Nearly all my 200+x Pages can be found under
www.MyDomain.de (as always)
and
belediye.nameltd.com/cgi-bin/nph-proxy.cgi/111110A/http/www.MyDomain.de
www.wakedogg.com/cgi-bin/nph-proxy.cgi/000110A/http/www.MyDomain.de
[proxy.citizenlab.org...]
www.vnphys.org/cgi-bin/nph-surfweb.cgi/11110/http/www.MyDomain.de
Now I am really worried that Google is checking for duplicate Pages and will find my homepage and the copies on the Proxy-Servers.
GoogleGuy – Protector of the ignorant and fearful.
Please help
Welcome to WebmasterWorld [webmasterworld.com]!
While I've never had to deal with this kind of problem before, it seems to me that you could take action to stop it.

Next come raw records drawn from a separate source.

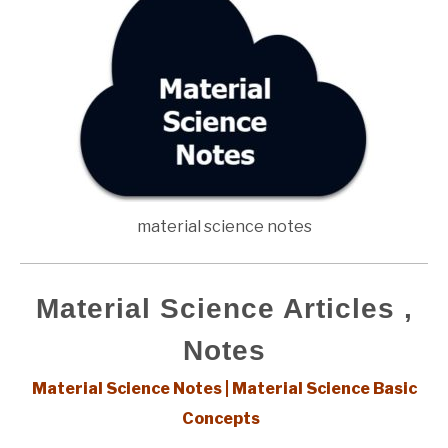
material science notes
Material Science Articles ,
Notes
Material Science Notes | Material Science Basic
Concepts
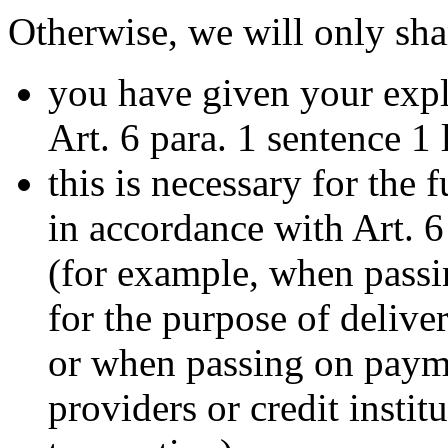
Otherwise, we will only sha
you have given your expl
Art. 6 para. 1 sentence 1
this is necessary for the 
in accordance with Art. 6
(for example, when passi
for the purpose of deliv
or when passing on payme
providers or credit instit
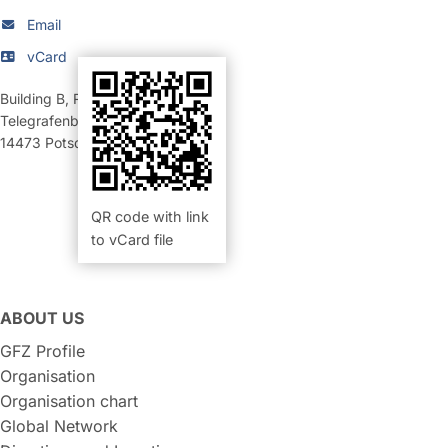
Email
vCard
Building B
,
Room 452 (Büro)
Telegrafenberg
14473
Potsdam
QR code with link
to vCard file
ABOUT US
GFZ Profile
Organisation
Organisation chart
Global Network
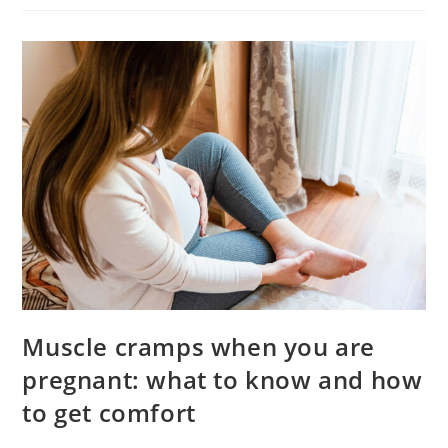
Pediatric
Dentist
Muscle cramps when you are
pregnant: what to know and how
to get comfort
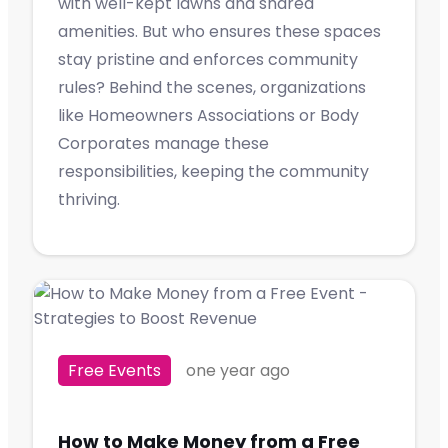
with well-kept lawns and shared
amenities. But who ensures these spaces
stay pristine and enforces community
rules? Behind the scenes, organizations
like Homeowners Associations or Body
Corporates manage these
responsibilities, keeping the community
thriving.
Free Events
one year ago
How to Make Money from a Free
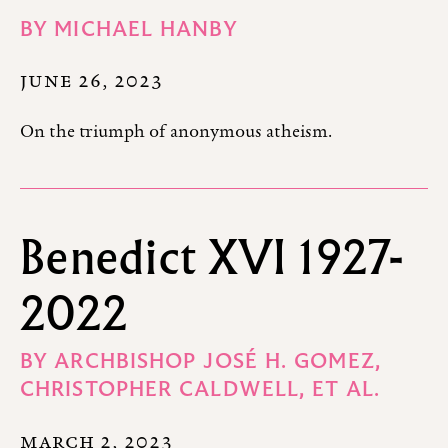
BY
MICHAEL HANBY
JUNE 26, 2023
On the triumph of anonymous atheism.
Benedict XVI 1927-
2022
BY
ARCHBISHOP JOSÉ H. GOMEZ,
CHRISTOPHER CALDWELL,
ET AL.
MARCH 2, 2023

Set up your server to refuse connections from these proxies, or refuse referrals from them, whichever is appropriate. Without knowing how Google "sees" your site through the proxies, and what kind of log entry it leaves when it spiders through them, it's impossible to tell. But you should be able to do something about it on your server to prevent problems with search engines and to avoid other possible problems.
Jim
But I don’t think this is not the Solution.
Reason 1:
Even if I find a method to refuse connections from these proxies, there are thousands of these proxies in the net.
Reason 2:
It’s not quick enough. The proxies will not delete the pages before the DeepBot will spider the pages.
Reason 3:
I am already in the Databank of Google, together with the duplicate pages of the proxies.
In the moment Google will start to look for duplicate pages I am lost!
Last month I changed the URL of 12 Pages.
I marked the old Pages with NOINDEX,FOLLOW an set a link from the old Page to the new page.
I thought that Google will find the old Page before the new Page and everything should be OK.
During the last 4 weeks the FreshBot visited each of these pages at least 10 times. What happened?
- 4 Pages got killed because of duplicate content (If Google compare pages he is probably ignoring NOINDEX or using (sometimes) old pages of his databank.)
- 4 Pages are still in the index with the old URL
- 4 Pages have changed correctly
The conclusion: Google is only comparing the pages in his databank. If he finds 2 similar pages he will react. I don’t think he is checking the actual status of the Pages before he is deleting the duplicate pages.
Help! What can I do? I am really anxious.